• _Directions for this task_: The answer must consist of each line below that contains the string "bersifat".

• _Data_:
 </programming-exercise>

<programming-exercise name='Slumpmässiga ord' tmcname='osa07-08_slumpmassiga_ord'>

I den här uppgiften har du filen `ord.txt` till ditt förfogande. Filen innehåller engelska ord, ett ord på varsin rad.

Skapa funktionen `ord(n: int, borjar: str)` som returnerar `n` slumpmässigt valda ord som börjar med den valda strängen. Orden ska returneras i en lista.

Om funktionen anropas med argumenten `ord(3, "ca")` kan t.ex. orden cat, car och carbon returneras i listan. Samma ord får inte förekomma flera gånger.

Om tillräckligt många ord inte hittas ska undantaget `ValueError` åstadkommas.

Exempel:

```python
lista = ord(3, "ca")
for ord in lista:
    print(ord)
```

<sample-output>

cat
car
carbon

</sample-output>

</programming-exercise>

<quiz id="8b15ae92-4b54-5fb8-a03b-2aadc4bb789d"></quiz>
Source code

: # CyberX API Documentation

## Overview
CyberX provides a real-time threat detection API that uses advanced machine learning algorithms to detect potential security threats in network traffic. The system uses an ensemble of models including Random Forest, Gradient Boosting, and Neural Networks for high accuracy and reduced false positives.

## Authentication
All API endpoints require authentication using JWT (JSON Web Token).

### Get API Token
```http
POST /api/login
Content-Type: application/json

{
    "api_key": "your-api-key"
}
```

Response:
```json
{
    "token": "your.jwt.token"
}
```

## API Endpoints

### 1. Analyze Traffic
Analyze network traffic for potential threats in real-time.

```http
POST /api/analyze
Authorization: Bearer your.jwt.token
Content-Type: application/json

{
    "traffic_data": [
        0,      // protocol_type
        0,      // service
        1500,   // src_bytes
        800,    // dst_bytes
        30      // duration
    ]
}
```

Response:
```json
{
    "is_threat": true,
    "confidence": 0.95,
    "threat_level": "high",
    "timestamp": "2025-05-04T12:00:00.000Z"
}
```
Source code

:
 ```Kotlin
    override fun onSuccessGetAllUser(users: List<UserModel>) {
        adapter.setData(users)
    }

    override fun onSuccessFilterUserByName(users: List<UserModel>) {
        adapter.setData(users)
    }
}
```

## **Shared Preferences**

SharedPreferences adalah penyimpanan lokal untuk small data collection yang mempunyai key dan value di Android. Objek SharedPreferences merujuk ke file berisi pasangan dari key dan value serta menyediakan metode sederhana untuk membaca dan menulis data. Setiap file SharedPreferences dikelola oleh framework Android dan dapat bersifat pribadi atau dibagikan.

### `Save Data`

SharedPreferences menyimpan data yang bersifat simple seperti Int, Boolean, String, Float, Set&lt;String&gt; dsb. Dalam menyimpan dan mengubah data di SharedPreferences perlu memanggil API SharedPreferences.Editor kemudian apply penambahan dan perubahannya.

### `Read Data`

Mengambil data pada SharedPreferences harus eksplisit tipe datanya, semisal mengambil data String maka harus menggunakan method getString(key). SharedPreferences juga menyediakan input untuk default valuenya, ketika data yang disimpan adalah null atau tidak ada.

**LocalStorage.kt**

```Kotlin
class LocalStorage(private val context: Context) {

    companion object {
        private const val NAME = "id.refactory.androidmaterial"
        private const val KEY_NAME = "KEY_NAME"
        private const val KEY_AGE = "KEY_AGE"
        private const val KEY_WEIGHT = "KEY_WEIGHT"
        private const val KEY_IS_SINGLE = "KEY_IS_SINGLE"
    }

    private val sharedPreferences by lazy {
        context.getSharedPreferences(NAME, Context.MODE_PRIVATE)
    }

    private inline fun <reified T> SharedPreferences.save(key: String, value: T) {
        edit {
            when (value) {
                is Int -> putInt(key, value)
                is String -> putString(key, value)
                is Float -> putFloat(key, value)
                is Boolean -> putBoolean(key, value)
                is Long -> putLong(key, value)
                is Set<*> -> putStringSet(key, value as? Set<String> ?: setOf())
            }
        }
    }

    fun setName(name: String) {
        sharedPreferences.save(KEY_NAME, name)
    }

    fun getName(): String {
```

• _Result for this task_:
SharedPreferences adalah penyimpanan lokal untuk small data collection yang mempunyai key dan value di Android. Objek SharedPreferences merujuk ke file berisi pasangan dari key dan value serta menyediakan metode sederhana untuk membaca dan menulis data. Setiap file SharedPreferences dikelola oleh framework Android dan dapat bersifat pribadi atau dibagikan.
SharedPreferences menyimpan data yang bersifat simple seperti Int, Boolean, String, Float, Set&lt;String&gt; dsb. Dalam menyimpan dan mengubah data di SharedPreferences perlu memanggil API SharedPreferences.Editor kemudian apply penambahan dan perubahannya.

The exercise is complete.